News Release

Why is there a genetic risk for brain disorders? Neandertal DNA may provide some answers

Peer-Reviewed Publication

Estonian Research Council

It has been known for a long time that human brain disorders such as neurological or psychiatric diseases run in families, suggesting some heritability. In line with this hypothesis, genetic risk factors for developing these illnesses have been identified. However, fundamental questions about the evolutionary drivers have remained elusive. In other words, why are genetic variants that increase the risk for diseases not eliminated in the course of evolution?

To answer these questions has been notoriously difficult. However, new discoveries about events in the deep human past have handed scientists new tools to start to unravel these mysteries: when modern humans moved out of Africa >60,000 years ago, they met and mixed with other archaic humans such as Neandertals. Around 40% of the Neandertal genome can still be found in present-day non-Africans, and each individual still carries ~2% of Neandertal DNA. Some of the archaic genetic variants may have conferred benefits at some point in our evolutionary past. Today, scientists can use this information to learn more about the impact of these genetic variants on human behaviour and the risk of developing diseases.

Using this approach, a new study from an international team led by researchers from the University of Tartu, Charité Berlin and the Amsterdam UMC analysed Neandertal DNA associations with a large variety of more than a hundred brain disorders and traits such as sleep, smoking or alcohol use in the UK Biobank with the aim to narrow down the specific contribution of Neandertal DNA to variation in behavioural features in people today.

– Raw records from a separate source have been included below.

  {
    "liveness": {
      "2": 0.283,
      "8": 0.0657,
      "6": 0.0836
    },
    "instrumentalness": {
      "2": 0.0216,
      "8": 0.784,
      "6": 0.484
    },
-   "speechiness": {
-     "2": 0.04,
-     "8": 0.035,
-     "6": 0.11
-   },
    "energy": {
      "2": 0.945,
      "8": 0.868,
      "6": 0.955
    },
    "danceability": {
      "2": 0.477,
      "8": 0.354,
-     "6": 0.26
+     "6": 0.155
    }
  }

The study found that while Neandertal DNA showed over-proportional numbers of associations with several traits that are associated with central nervous system diseases, the diseases themselves did not show any significant numbers of Neandertal DNA associations. Among the traits with the strongest Neandertal DNA contribution were smoking habits, alcohol consumption and sleeping patterns. Using data from other cohorts such as the Estonian Biobank, the Netherlands Study of Depression and Anxiety, FinnGen, Biobank Japan and deCode, several of these results could be replicated. Of specific note were two independent top-risk Neandertal variants for a positive smoking status that were found in the UK Biobank and Biobank Japan respectively.

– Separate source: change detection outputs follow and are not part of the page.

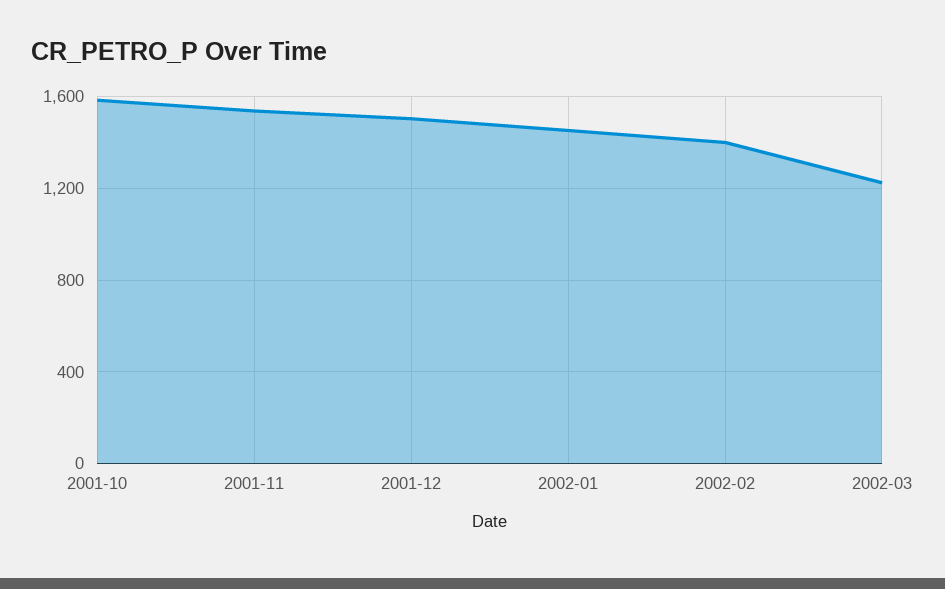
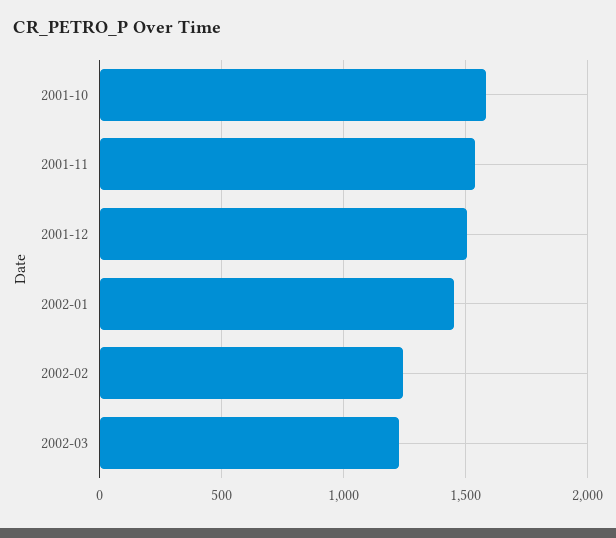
  {
    "2001-10": 1600,
    "2001-11": 1550,
    "2001-12": 1500,
    "2002-01": 1450,
-   "2002-02": 1400,
+   "2002-02": 1250,
    "2002-03": 1250
  }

“Our results suggest that Neandertals carried multiple variants that substantially increase the smoking risk in people today. It remains unclear what phenotypic effects these variants had in Neandertals. However, these results provide interesting candidates for further functional testing and will potentially help us in the future to better understand Neandertal-specific biology,” said Michael Dannemann, associate professor of evolutionary genomics at the University of Tartu and the lead author of this study.

“The significant associations of Neandertal DNA with alcohol and smoking habits might help us to unravel the evolutionary origin of addictive and reward-seeking behaviour,” added Stefan M Gold, professor of neuropsychiatry at Charité, Berlin, who co-led this study. “It is important to note that sleep problems, alcohol and nicotine use have consistently been identified as common risk factors for a range of neurological and psychiatric disorders. On the other hand, there are some intriguing findings from anthropology that have suggested some social benefits of higher tolerance to these substances in hunter-gatherers. Thus, our findings support the hypothesis that it is not brain diseases themselves that have evolutionary explanations but that natural selection shapes traits that make us vulnerable to them in the modern context.”

“Neandertals populated parts of Eurasia already more than 100,000 years before modern humans went out of Africa to populate the rest of the world. The high frequency of some of the variants that are associated with varying sleeping patterns might suggest that these have been advantageous outside of Africa – an environment that is defined, for example, by different levels of seasonality and UV light exposures than the environment that modern humans evolved in,” added Dannemann.